— Текст документа —
>>>>
Методы работы, период сбора материала:
      1. Метод соучастия, записи с 1949 по 1969 г.
      2. Метод включенного наблюдения, записи с 1971 по 1999 г.
      3. Метод «непосредственного наблюдения над речевым поведением» ЯЛ (июль1990, июль 1991 г.).
      4. Метод наблюдения с 1981 по 2004 г.
      5. Методы: Комплектование с 1999 по 2004 г. письменных источников, написанных в период с 1983 по 2003 год, переписка с информантом.

Тип словаря:
      1. Дифференциальный, включает диалектную лексику.
      2. Дифференциальный, включает диалектную лексику и фразеологию.
      3. Аспектный, включает экспрессивную лексику.
      4. Аспектный словарь, включает сравнения.
      5. Полный, диалектный, толково-переводный, источниковедческий, лексико-ономастический.
<<<<
[Записанные данные]
>>>>
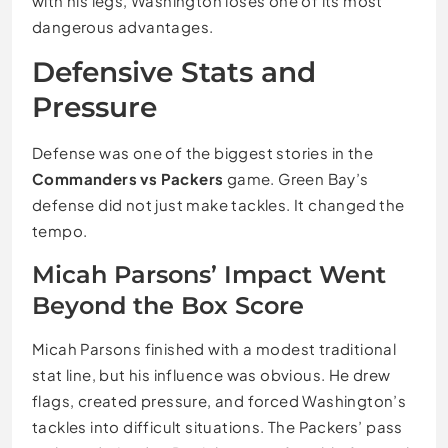
with his legs, Washington loses one of its most
dangerous advantages.
Defensive Stats and
Pressure
Defense was one of the biggest stories in the
Commanders vs Packers
game. Green Bay’s
defense did not just make tackles. It changed the
tempo.
Micah Parsons’ Impact Went
Beyond the Box Score
Micah Parsons finished with a modest traditional
stat line, but his influence was obvious. He drew
flags, created pressure, and forced Washington’s
tackles into difficult situations. The Packers’ pass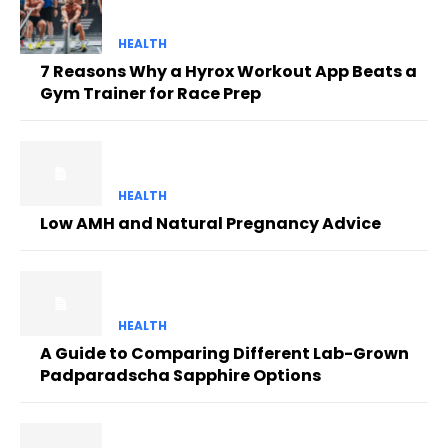
HEALTH
7 Reasons Why a Hyrox Workout App Beats a
Gym Trainer for Race Prep
HEALTH
Low AMH and Natural Pregnancy Advice
HEALTH
A Guide to Comparing Different Lab-Grown
Padparadscha Sapphire Options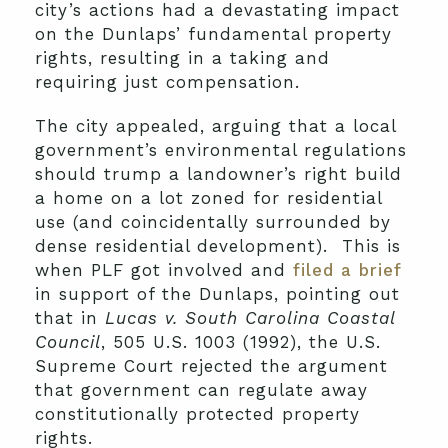
city’s actions had a devastating impact
on the Dunlaps’ fundamental property
rights, resulting in a taking and
requiring just compensation.
The city appealed, arguing that a local
government’s environmental regulations
should trump a landowner’s right build
a home on a lot zoned for residential
use (and coincidentally surrounded by
dense residential development). This is
when PLF got involved and
filed a brief
in support of the Dunlaps, pointing out
that in
Lucas v. South Carolina Coastal
Council
, 505 U.S. 1003 (1992), the U.S.
Supreme Court rejected the argument
that government can regulate away
constitutionally protected property
rights.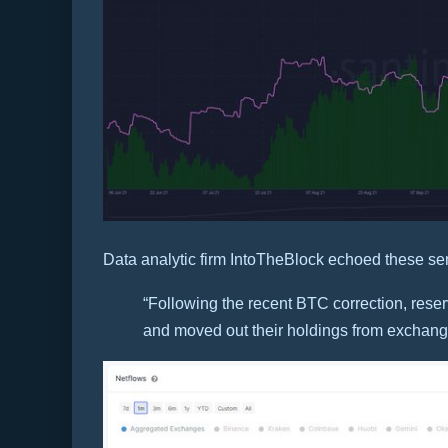
Data analytic firm IntoTheBlock echoed these se
“Following the recent BTC correction, rese
and moved out their holdings from exchange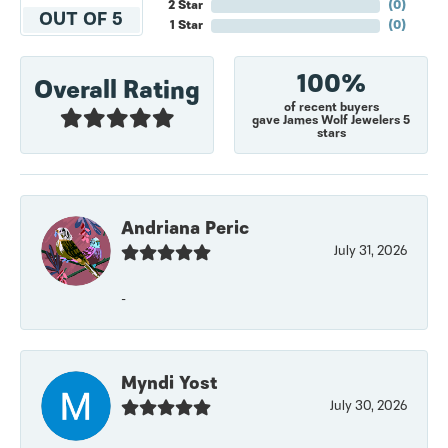
2 Star
(
0
)
OUT OF 5
1 Star
(
0
)
100%
Overall Rating
of recent buyers
gave James Wolf Jewelers 5
stars
Andriana Peric
July 31, 2026
-
Myndi Yost
July 30, 2026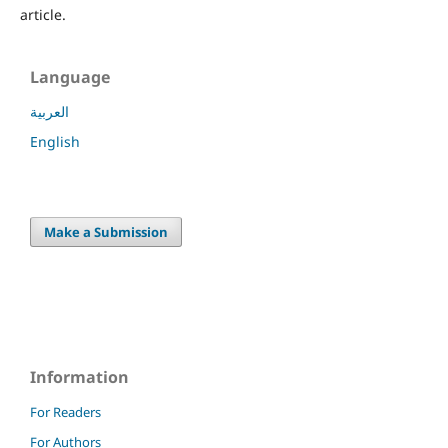
article.
Language
العربية
English
Make a Submission
Information
For Readers
For Authors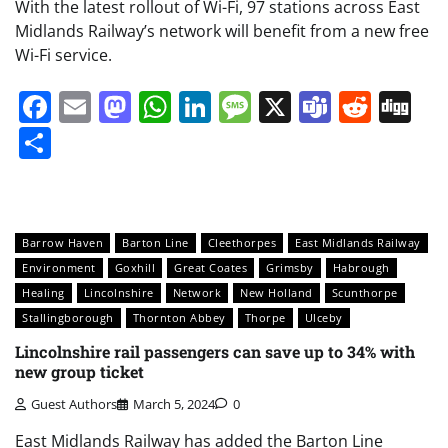
With the latest rollout of Wi-Fi, 97 stations across East
Midlands Railway’s network will benefit from a new free
Wi-Fi service.
Facebook
Email
Mastodon
WhatsApp
LinkedIn
Message
X
Teams
Redd
Di
Share
Barrow Haven
Barton Line
Cleethorpes
East Midlands Railway
Environment
Goxhill
Great Coates
Grimsby
Habrough
Healing
Lincolnshire
Network
New Holland
Scunthorpe
Stallingborough
Thornton Abbey
Thorpe
Ulceby
Lincolnshire rail passengers can save up to 34% with
new group ticket
Guest Authors
March 5, 2024
0
East Midlands Railway has added the Barton Line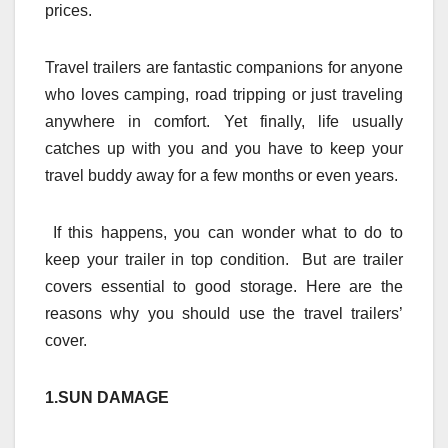
prices.
Travel trailers are fantastic companions for anyone
who loves camping, road tripping or just traveling
anywhere in comfort. Yet finally, life usually
catches up with you and you have to keep your
travel buddy away for a few months or even years.
If this happens, you can wonder what to do to
keep your trailer in top condition. But are trailer
covers essential to good storage. Here are the
reasons why you should use the travel trailers’
cover.
1.SUN DAMAGE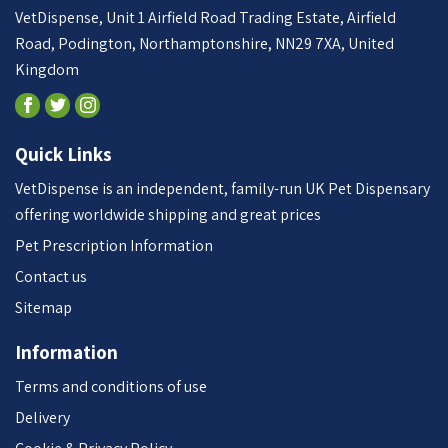
VetDispense, Unit 1 Airfield Road Trading Estate, Airfield
Road, Podington, Northamptonshire, NN29 7XA, United
Kingdom
Quick Links
VetDispense is an independent, family-run UK Pet Dispensary
offering worldwide shipping and great prices
Pet Prescription Information
Contact us
Sitemap
Information
Terms and conditions of use
Delivery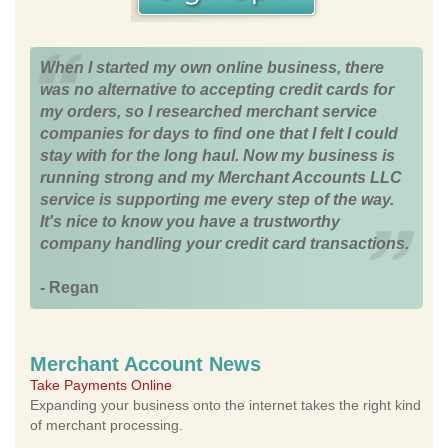
When I started my own online business, there
was no alternative to accepting credit cards for
my orders, so I researched merchant service
companies for days to find one that I felt I could
stay with for the long haul. Now my business is
running strong and my Merchant Accounts LLC
service is supporting me every step of the way.
It's nice to know you have a trustworthy
company handling your credit card transactions.
- Regan
Merchant Account News
Take Payments Online
Expanding your business onto the internet takes the right kind
of merchant processing.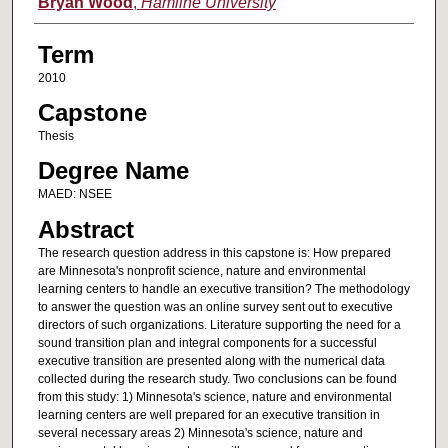
Author
Bryan Wood
,
Hamline University
Term
2010
Capstone
Thesis
Degree Name
MAED: NSEE
Abstract
The research question address in this capstone is: How prepared
are Minnesota's nonprofit science, nature and environmental
learning centers to handle an executive transition? The methodology
to answer the question was an online survey sent out to executive
directors of such organizations. Literature supporting the need for a
sound transition plan and integral components for a successful
executive transition are presented along with the numerical data
collected during the research study. Two conclusions can be found
from this study: 1) Minnesota's science, nature and environmental
learning centers are well prepared for an executive transition in
several necessary areas 2) Minnesota's science, nature and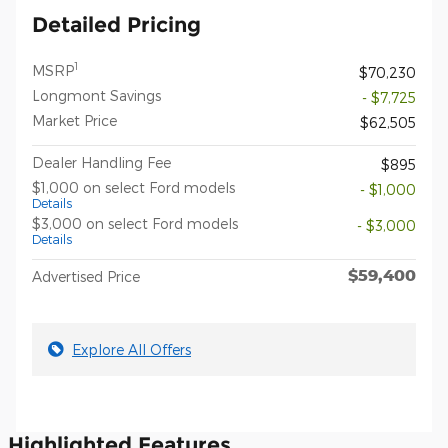
Detailed Pricing
1
MSRP
$70,230
Longmont Savings
- $7,725
Market Price
$62,505
Dealer Handling Fee
$895
$1,000 on select Ford models
- $1,000
Details
$3,000 on select Ford models
- $3,000
Details
$59,400
Advertised Price
Explore All Offers
Highlighted Features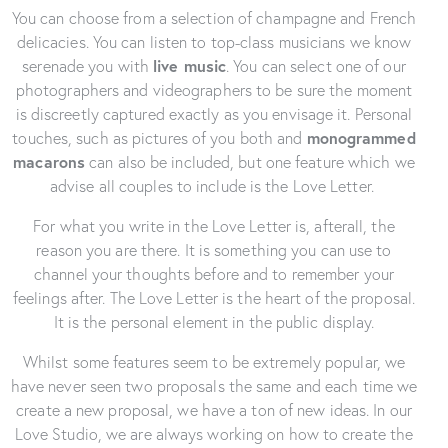
You can choose from a selection of champagne and French
delicacies. You can listen to top-class musicians we know
serenade you with
l
ive music
. You can select one of our
photographers and videographers to be sure the moment
is discreetly captured exactly as you envisage it. Personal
touches, such as pictures of you both and
monogrammed
macarons
can also be included, but one feature which we
advise all couples to include is the Love Letter.
For what you write in the Love Letter is, afterall, the
reason you are there. It is something you can use to
channel your thoughts before and to remember your
feelings after. The Love Letter is the heart of the proposal.
It is the personal element in the public display.
Whilst some features seem to be extremely popular, we
have never seen two proposals the same and each time we
create a new proposal, we have a ton of new ideas. In our
Love Studio, we are always working on how to create the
<<<<
— Задания —
1. Сократите в тексте документа фрагмент, начинающийся словами «Тип словаря:», сохранив его основные сведения.
2. За какие годы, согласно тексту документа, сделаны записи методом соучастия?

— Ответы —
1. Тип словаря: два дифференциальных (с диалектной лексикой; с диалектной лексикой и фразеологией), два аспектных (с экспрессивной лексикой; со сравнениями) и один полный: диалектный, толково-переводный, источниковедческий, лексико-ономастический.

2. С 1949 по 1969 год.